In this Jupyter notebook, we briefly study the analysis presented by Benjamini and Hochberg (1995) in their seminal paper on controlling the false discovery rate.

## Load and print the Neuhaus et al. p-values

Here we first import the function _neuhaus_ from the module _data_, which can be used to return the p-values reported by Neuhaus and co-authors (1995). We then print the p-values with four decimal places using the new string formatting syntax (http://pyformat.info) and finally store them for further processing.

In [12]:
from data import neuhaus
pvals = neuhaus()
print ['{:.4f}'.format(p) for p in pvals]
%store pvals

['0.0001', '0.0004', '0.0019', '0.0095', '0.0201', '0.0278', '0.0298', '0.0344', '0.0459', '0.3240', '0.4262', '0.5719', '0.6528', '0.7590', '1.0000']
Stored 'pvals' (ndarray)


## Perform the classic Bonferroni correction

Our dataset consists of p-values $p_{1}, \dots, p_{15}$ corresponding to a family of hypotheses $H_{1}, \dots, H_{15}$. Since there are $N=15$ hypotheses, the new critical level that takes multiple testing into account is $\alpha_{\text{Bonferroni}} = \alpha/N = 0.05/15 = 0.00334$. This operation is readily performed by using the function _bonferroni_ from the module _fwer_.

In [19]:
%store -r pvals
from fwer import bonferroni
significant_pvals = bonferroni(pvals)
print zip(['{:.4f}'.format(p) for p in pvals], significant_pvals)

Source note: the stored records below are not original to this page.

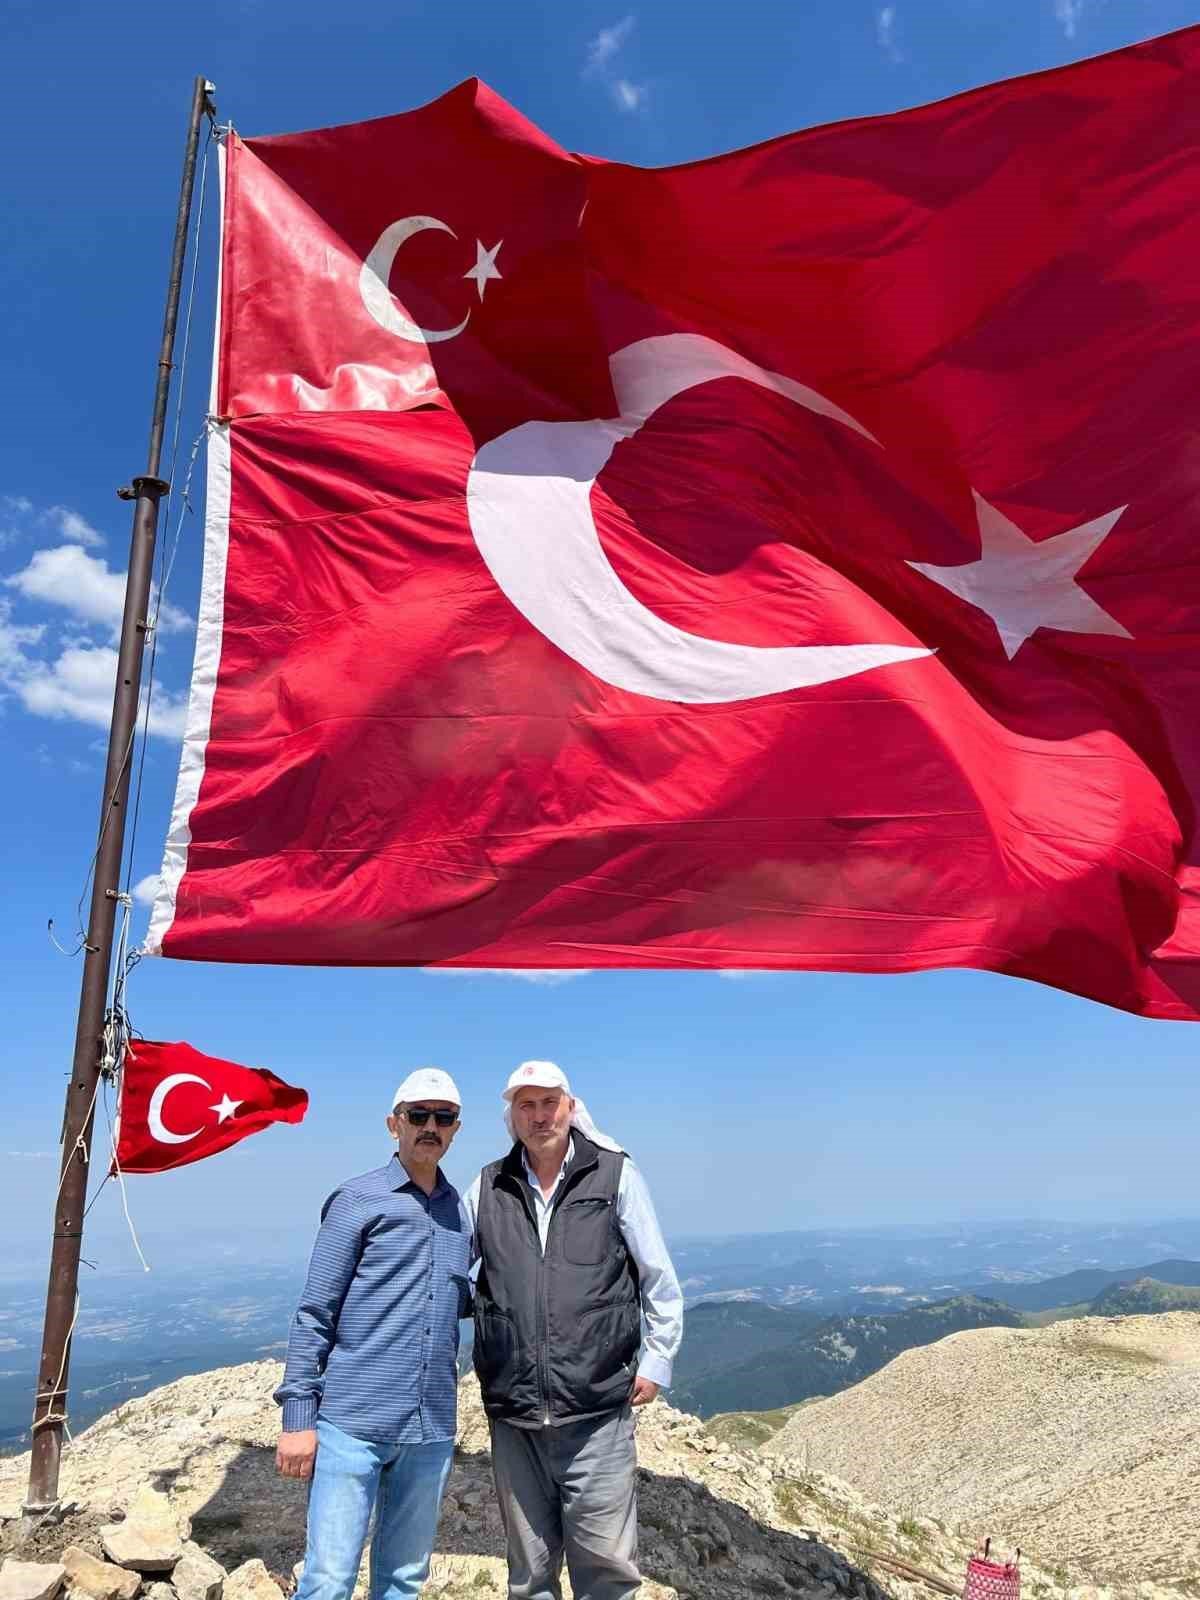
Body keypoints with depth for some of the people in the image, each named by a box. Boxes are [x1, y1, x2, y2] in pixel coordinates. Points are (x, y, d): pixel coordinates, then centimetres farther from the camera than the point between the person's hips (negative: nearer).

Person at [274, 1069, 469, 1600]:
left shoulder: (460, 1212, 10)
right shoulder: (357, 1201, -4)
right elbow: (314, 1315, -5)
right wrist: (297, 1416, -8)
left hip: (430, 1430, 5)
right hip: (352, 1422, -5)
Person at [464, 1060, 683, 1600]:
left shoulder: (615, 1174, -3)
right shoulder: (488, 1186, 4)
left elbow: (659, 1280, 3)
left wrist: (656, 1360, 1)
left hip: (598, 1411, -2)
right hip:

[('0.0001', True), ('0.0004', True), ('0.0019', True), ('0.0095', False), ('0.0201', False), ('0.0278', False), ('0.0298', False), ('0.0344', False), ('0.0459', False), ('0.3240', False), ('0.4262', False), ('0.5719', False), ('0.6528', False), ('0.7590', False), ('1.0000', False)]


The first three p-values are significant after the correction since $0.0001 < 0.0004 < 0.0019 < \alpha_{\text{Bonferroni}} = 0.00334$.

## Perform the Benjamini & Hochberg FDR correction

In [3]:
%store -r pvals
from adaptive import lsu
significant_pvals = lsu(pvals, q=0.05)
print zip(['{:.4f}'.format(p) for p in pvals], significant_pvals)

[('0.0001', True), ('0.0004', True), ('0.0019', True), ('0.0095', True), ('0.0201', False), ('0.0278', False), ('0.0298', False), ('0.0344', False), ('0.0459', False), ('0.3240', False), ('0.4262', False), ('0.5719', False), ('0.6528', False), ('0.7590', False), ('1.0000', False)]


The first p-value is significant since $0.0001 < 1\cdot \frac{0.05}{15} = 0.00334$, the second is significant since $0.0004 < 2\cdot\frac{0.05}{15} = 0.00667$, the third is significant since $0.0019 < 3\cdot\frac{0.05}{15} = 0.01$, **and** the fourth is significant since $0.0095 < 4\cdot\frac{0.05}{15} = 0.01334$. The additional discovery is due to a smaller false-negative rate.